Lembro-me da minha infância. Beatriz sempre foi a favorita. A filha bonita, a filha inteligente. Eu era a sombra, a irmã sem graça. Minha mãe nunca me deu o mesmo carinho. Ela me olhava com uma crítica velada, sempre me comparando a Beatriz. "Por que você não pode ser mais como sua irmã?"
Eu passei a vida inteira buscando um amor que nunca recebi. Da minha mãe, da minha irmã e, finalmente, de Ricardo.
Basta.
Eu me levanto, uma nova determinação endurecendo meu coração. Se eu nunca fui amada, então não devo amor a ninguém. Nem à minha mãe, nem a Beatriz, nem a Ricardo.
Nem mesmo a Pedro.
O pensamento dói, uma pontada aguda no peito, mas eu a esmago. Ele me rejeitou. Ele escolheu Beatriz. Ele não é mais meu filho.
Com o dinheiro da indenização, um valor que a maioria das pessoas nunca veria em dez vidas, decido queimar tudo. Eu mereço isso. Pela dor, pela humilhação.
Vou a um lugar conhecido como o paraíso dos ricos, um clube exclusivo onde o dinheiro compra qualquer coisa. As luzes de néon, a música alta, o cheiro de perfume caro e álcool. Eu entro e peço a mesa mais cara, a bebida mais exclusiva.
Gasto milhões em uma única noite. Compro carros de luxo que mal sei dirigir, joias que nunca usarei, roupas que só servem para chocar. A notícia dos meus gastos extravagantes se espalha. A mídia me pinta como uma mulher louca e gastadora, a ex-esposa amarga que enlouqueceu.
Eu não me importo. Cada real gasto é um grito de liberdade.
Em uma dessas noites, no meio do clube barulhento, eu os vejo. Ricardo e Pedro. Beatriz não está com eles.
Ricardo me vê do outro lado da sala. Sua expressão é uma mistura de raiva e desprezo. Ele marcha em minha direção, puxando Pedro pela mão.
"O que você está fazendo aqui?", ele rosna, sua voz mal se sobressaindo à música.
"Me divertindo", respondo, dando um gole no meu champanhe.
"Você está dando um péssimo exemplo para o Pedro! Olhe para você, agindo como uma..."
"Como o quê, Ricardo? Uma mulher livre?", eu o interrompo, meu tom gelado.
Pedro olha para mim com olhos cheios de acusação. "Você é uma mãe má. Você nos abandonou."
As palavras dele ainda machucam, mas eu não demonstro.
"Eu não abandonei vocês", digo calmamente. "Vocês me expulsaram. Lembre-se."
Ricardo me agarra pelo braço. "Você vai se arrepender disso, Ana Lúcia. Sua reputação está arruinada."
"Minha reputação?", eu rio, um som amargo. "Você a destruiu no momento em que me transformou em piada nacional. Eu não tenho mais nada a perder."
Eu me solto de seu aperto e me viro, ignorando-os. A cena, é claro, foi capturada por dezenas de celulares. No dia seguinte, as manchetes são ainda piores.
"EX-ESPOSA DE RICARDO EM ESCÂNDALO DE GASTOS E COMPORTAMENTO IMPRÓPRIO. HUMILHA O PRÓPRIO FILHO EM PÚBLICO."
Os ataques online se intensificam. Ameaças de morte começam a aparecer.
Então, meu telefone toca. É um número que eu não via há muito tempo. Minha mãe.

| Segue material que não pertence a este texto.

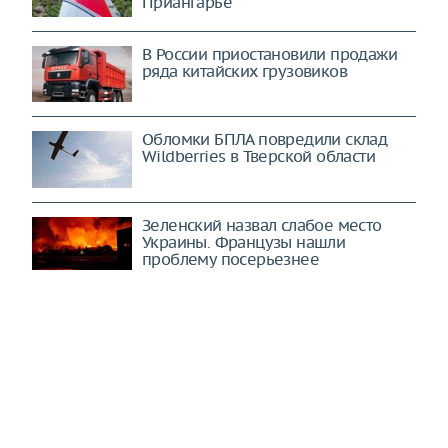
Приангарье
В России приостановили продажи
ряда китайских грузовиков
Обломки БПЛА повредили склад
Wildberries в Тверской области
Зеленский назвал слабое место
Украины. Французы нашли
проблему посерьезнее
ЕС эффективно промывает мозги
гражданам. На пропаганду идут
миллиарды (Berliner Zeitung,
Германия)
США и Израиль ощутят "дыхание
дракона": все цели будут стерты в
порошок (Mashregh, Иран)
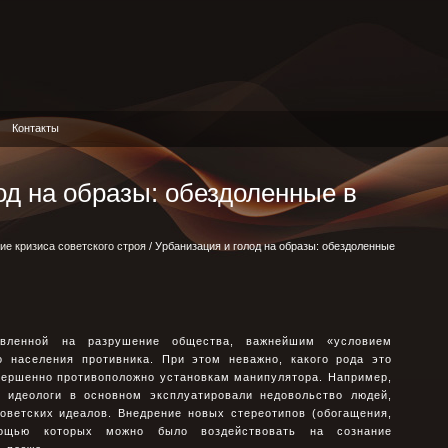
Контакты
од на образы: обездоленные в
ие кризиса советского строя
/ Урбанизация и голод на образы: обездоленные
авленной на разрушение общества, важнейшим «условием
о населения противника. При этом неважно, какого рода это
вершенно противоположно установкам манипулятора. Например,
е идеологи в основном эксплуатировали недовольство людей,
оветских идеалов. Внедрение новых стереотипов (обогащения,
мощью которых можно было воздействовать на сознание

Eu atendo, por curiosidade mórbida.
"Ana Lúcia! Você enlouqueceu? O que você está fazendo? Está envergonhando a família inteira!", a voz dela grita do outro lado da linha.
"Que família?", pergunto, minha voz monótona. "A família que sempre preferiu a Beatriz? A família que me renegou?"

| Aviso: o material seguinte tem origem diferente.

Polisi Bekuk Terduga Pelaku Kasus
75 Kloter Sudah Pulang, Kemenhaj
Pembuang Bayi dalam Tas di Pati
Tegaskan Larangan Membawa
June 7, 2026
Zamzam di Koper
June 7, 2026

"Sua irmã está sofrendo por sua causa! Ricardo está furioso! Você tem que parar com isso! Peça desculpas a eles!"
"Não."
"O quê? Você é uma ingrata! Depois de tudo o que fizemos por você..."

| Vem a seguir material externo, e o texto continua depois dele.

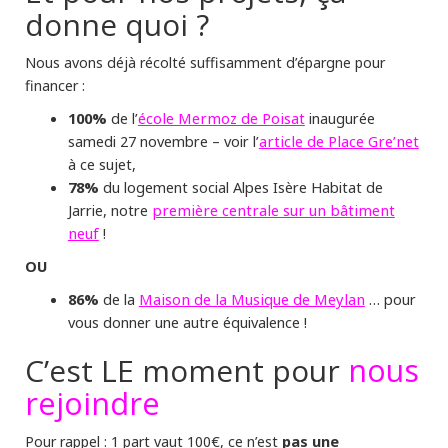
donne quoi ?
Nous avons déjà récolté suffisamment d’épargne pour
financer :
100%
de l’
école Mermoz de Poisat
inaugurée
samedi 27 novembre – voir l’
article de Place Gre’net
à ce sujet,
78%
du logement social Alpes Isère Habitat de
Jarrie, notre
première centrale sur un bâtiment
neuf
!
OU
86%
de la
Maison de la Musique de Meylan
… pour
vous donner une autre équivalence !
nous
C’est LE moment pour
rejoindre
pas une
Pour rappel : 1 part vaut 100€, ce n’est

"Vocês não fizeram nada por mim. Adeus, mãe."
Eu desligo o telefone e bloqueio o número. A contagem regressiva na minha visão continua. 25:10:45:30.
Eu respiro fundo. Só mais alguns dias.
Eu me forço a ignorar o barulho. Vou ao banco e começo o processo de transferir a maior parte do dinheiro para contas offshore, sob um novo nome que o sistema me forneceu. O resto, eu continuarei a queimar.
Eles queriam me apagar? Ótimo. Eu vou desaparecer, mas não antes de me divertir um pouco mais.